Erdoğan shoots himself in the foot
If you are looking for a country where the police use their batons, water cannons and pepper spray to disperse crowds gathered – not to start a revolt against the government – but to celebrate the Republic Day of the country, I am sorry to say it is Turkey.
If the governor of the capital, Ankara, had not denied permission to several associations that wanted to celebrate the 89th anniversary of the republic with a rally instead of joining the official ceremonies, probably a few thousand would have gathered in front of the historical Parliament building, now a museum. The media would have shown marginal interest, since the associations are not mainstream ones. The main opposition party probably would not have joined them in protest of this ban on freedom of assembly and turned it into a demonstration of tens of thousands, despite all police efforts to try to stop tens of thousands more from coming to Ankara.
But no, it happened. Prime Minister Tayyip Erdoğan said the governor had issued the ban in light of intelligence that the real intent of the demonstrators was not to celebrate the anniversary but to change it into a protest, as if that was a crime. Interior Minister İdris Naim Şahin said he was not the type to take any steps back and that the rally would be dispersed.

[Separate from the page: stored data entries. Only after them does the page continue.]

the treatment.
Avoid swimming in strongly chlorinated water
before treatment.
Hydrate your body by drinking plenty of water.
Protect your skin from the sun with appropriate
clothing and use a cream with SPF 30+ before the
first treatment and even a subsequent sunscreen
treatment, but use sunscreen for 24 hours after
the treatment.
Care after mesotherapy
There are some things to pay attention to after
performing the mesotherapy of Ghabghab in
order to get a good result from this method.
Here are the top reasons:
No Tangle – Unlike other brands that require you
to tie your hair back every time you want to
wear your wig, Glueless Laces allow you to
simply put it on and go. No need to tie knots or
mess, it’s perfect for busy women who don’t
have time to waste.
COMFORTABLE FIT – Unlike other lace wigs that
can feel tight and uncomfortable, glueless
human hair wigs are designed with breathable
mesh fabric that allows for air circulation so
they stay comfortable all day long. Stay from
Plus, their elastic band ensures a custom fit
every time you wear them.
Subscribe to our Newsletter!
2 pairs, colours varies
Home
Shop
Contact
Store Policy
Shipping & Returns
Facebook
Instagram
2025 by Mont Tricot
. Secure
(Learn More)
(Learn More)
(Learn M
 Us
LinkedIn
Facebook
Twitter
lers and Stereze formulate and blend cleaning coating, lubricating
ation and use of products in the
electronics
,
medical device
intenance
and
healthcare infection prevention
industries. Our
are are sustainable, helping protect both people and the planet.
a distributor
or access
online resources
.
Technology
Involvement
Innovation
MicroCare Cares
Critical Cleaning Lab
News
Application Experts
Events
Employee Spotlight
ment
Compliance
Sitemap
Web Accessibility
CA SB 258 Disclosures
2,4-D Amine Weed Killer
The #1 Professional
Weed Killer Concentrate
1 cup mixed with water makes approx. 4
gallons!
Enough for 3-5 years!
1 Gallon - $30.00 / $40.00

Şahin did his best. His colleagues protected Kemal Kılıçdaroğlu, the leader of the main opposition Republican People’s Party (CHP), from being personally targeted by police tear gas, but his colleagues were not that lucky. Gülsün Bilgehan, a CHP deputy and member of the Turkish Delegation for the Council of Europe Parliamentarians Assembly, ironically said that the tear gas was a “first-time experience” in her life. Media and demonstrators had their ample share too.
Ruling Justice and Development Party (AKP) sources later leaked to the media that Erdoğan, who was attending the official ceremony at that time, told Şahin to stop the police and allow the rally. Everything calmed down after that. Crowds rallied from the old Parliament to the mausoleum of Kemal Atatürk, the founder of the Turkish Republic, some two kilometers away.
Meanwhile in Ankara, President Abdullah Gül gave a reception meant to be important had it not been overshadowed by the ban on the celebration rally. The reception was boycotted by both the CHP and the Kurdish problem-focused Peace and Democracy Party (BDP).
The BDP is leading a conceptual protest today in Diyarbakır; they are calling the whole city to a boycott and rally to Diyarbakır Prison where dozens of prisoners are on hunger strike for the release of Abdullah Öcalan, the founding leader of the outlawed Kurdistan Workers’ Party (PKK), imprisoned for life.
If Şahin will handle the situation as he handled it in Ankara, the outcome might be worse, since the people in Ankara did not have an armed group to support them, whereas the BDP proclaim that they “share the same grassroots with the PKK.”